Why is it then, that so many athletes become over-trained, burned out and sick? Why do we ignore these signs? We all feel them and we shouldn't need someone to tell us what they mean. The language is universal, it's your body's way of saying, slow down buddy!

It is hard to stop training when your program calls for a hard session or maybe a long endurance ride. It's hard because you know that in order to become better you must train. If you don't get out and ride today, your body will be just a little bit weaker when the season starts. Or will it? Like many other athletes, listening to my body has never been something that I'm good at. I used to be a slave to my training log. If the program called for 30 hours this week, I would put in 30 hours. Regardless of weather, form and body signals. Regardless of anything. Come hell or high-water, 30 hours had to be accomplished. I would say - next week I will rest. Next week is an easy week for me, I just need to finish this week of hard training first.

Of course, my body would sometimes have other plans for me. And if I didn't listen to the early warning signs, then it would certainly make me aware by giving me an injury, illness or maybe even "overtraining". It's my body's way of slapping me in the face and telling me to wake up. I have come to understand and believe in the concept of "resting yourself into better form". Sometimes rest is what is required in order to become a better rider. But it really takes hard work to believe in that principal. It sounds so counter-intuitive. How can I get faster by staying off the bike?

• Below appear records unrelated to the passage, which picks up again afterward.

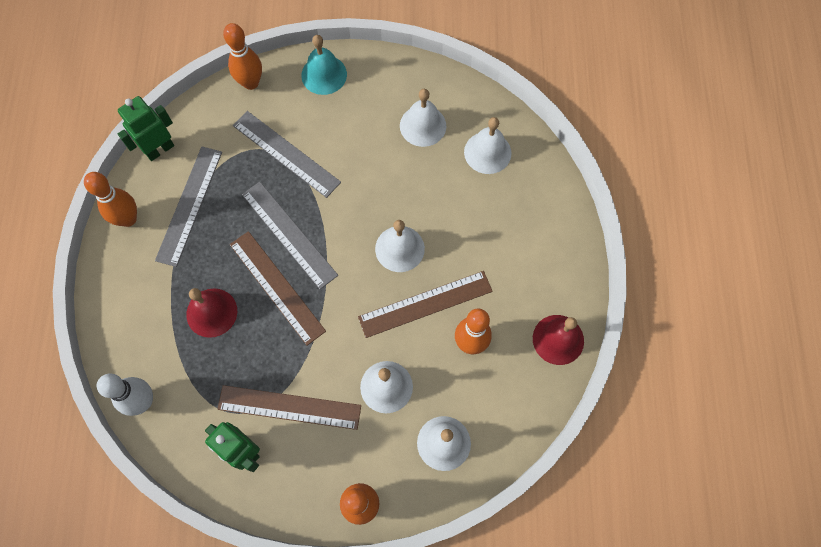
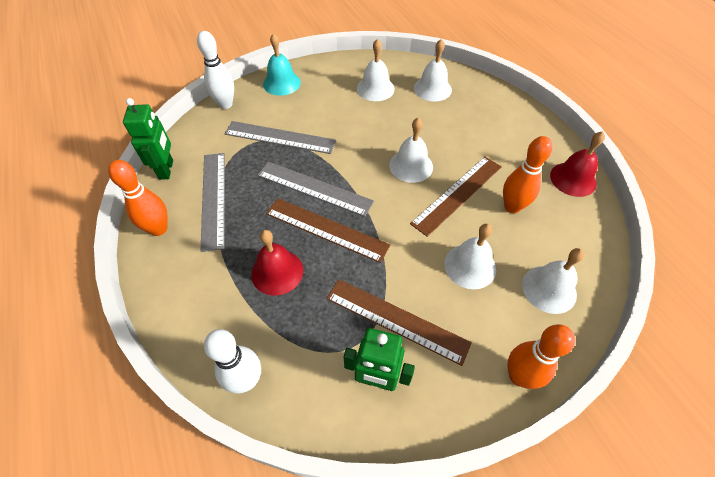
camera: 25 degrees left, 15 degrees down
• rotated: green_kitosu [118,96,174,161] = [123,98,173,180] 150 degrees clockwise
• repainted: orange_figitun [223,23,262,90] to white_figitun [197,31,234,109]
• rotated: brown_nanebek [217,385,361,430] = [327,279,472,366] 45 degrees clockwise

You'll find the answer at the end of a season. Always have the "big picture" in mind, progress comes from a whole season of proper training. Not from 1 day or 1 week. Since the whole principal of getting better involves breaking down your body and then letting it build itself up past your previous level, it can be hard to differentiate between the good kind of tiredness and the bad kind. I, like most people, had to learn it the hard way.

2 Comments:

Anonymous super rookie said...

blah blah.

show no mercy!

nothing but pain all of the time!

that is what got me to the top of the world in Cat4 racing!

ha.

email me a list of dead pool partcipants and buy me a beer if i ever meet you. word.

11:55  
Blogger mags said...

Hahahahahaha! :)
Yeah, well - whatever works for you, my friend.